The company has come a long way from the Peters apartment where Ruscitto, then 24, and his 16-year-old brother, Michael, founded Stargate in 1994, and where the fibers from the purple shag carpeting on the floor kept getting sucked into the fans of the computers.

The story has been told many times, how Michael, frustrated by his inability to get a good connection to the Internet, convinced Marcus, a rising financial service executive, to create their own network. The pair started selling Internet access, eventually outgrowing the apartment at their parents' home and moving the business to a family-owned building in Belle Vernon.
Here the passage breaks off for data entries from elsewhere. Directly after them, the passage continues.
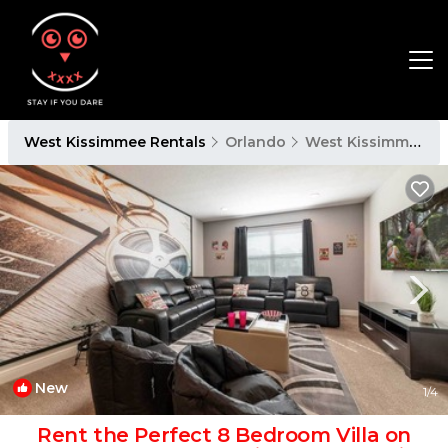
West Kissimmee Rentals
Orlando
West Kissimmee
New
1
/4
Rent the Perfect 8 Bedroom Villa on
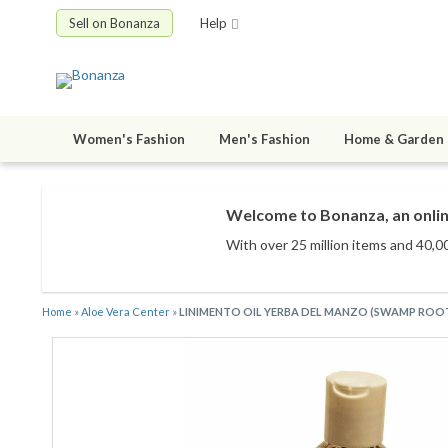
Sell on Bonanza
Help
Women's Fashion
Men's Fashion
Home & Garden
Welcome to Bonanza, an onlin
With over 25 million items
and 40,00
Home
»
Aloe Vera Center
»
LINIMENTO OIL YERBA DEL MANZO (SWAMP ROOT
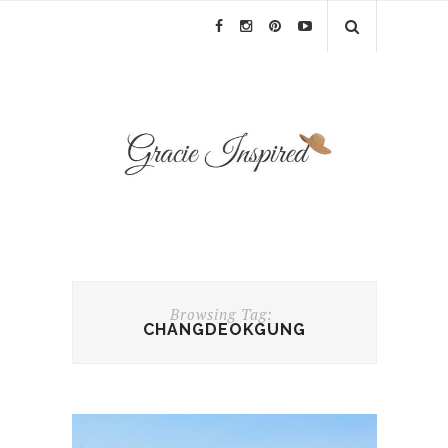
Browsing Tag:
CHANGDEOKGUNG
Stargate's big move came last year, when, with financial backing from RRZ Capital, it purchased the ISP business of USA OnRamp Inc. of Pittsburgh. By May, workers were settling into new quarters in a renovated Strip District warehouse. Less than a year later, they're running out of room. The company has 90 employees now and intends to have 125 or more by the end of the year.

Stargate is expanding its network, replacing two backbone connections to the Internet that now come out of the same Downtown building, for instance, with separate connections from three different locations to increase reliability.

Still, the new high-speed offerings from AT&T and Bell Atlantic show how Stargate is getting squeezed. AT&T is offering home data connections over TCI's television cables that the company says are 25 times faster than Stargate's fastest dial-up modem service at a price Stargate can't come close to matching.

On the other side, Bell Atlantic is pushing ADSL, or asymmetrical digital subscriber line, technology which crams bushels of data down conventional copper wires. Customers can purchase the data pipe from Bell Atlantic and still use Stargate as their ISP. But Bell Atlantic is only charging $50 a month for both the pipe and Internet access, or $20 less than Stargate's combination package.

And a Bell Atlantic-America Online partnership is likely to push the price even lower later this year.

"It definitely creates challenges," McGorry said. On the other hand, the new technology focuses more attention on Internet, McGorry said, "and getting people to think about the Internet really only helps us."

And while the telephone companies creep onto its turf, Stargate is not above returning the favor. It has applied to the state Public Utility Commission to be certified as a competitive telephone company.

Maybe, Ruscitto said, they'll use the status to buy Bell Atlantic service at state-mandated wholesale price and resell it to customers at a discount.

"When it comes to voice service, or voice over [Internet], we're going to keep our options open," McGorry said.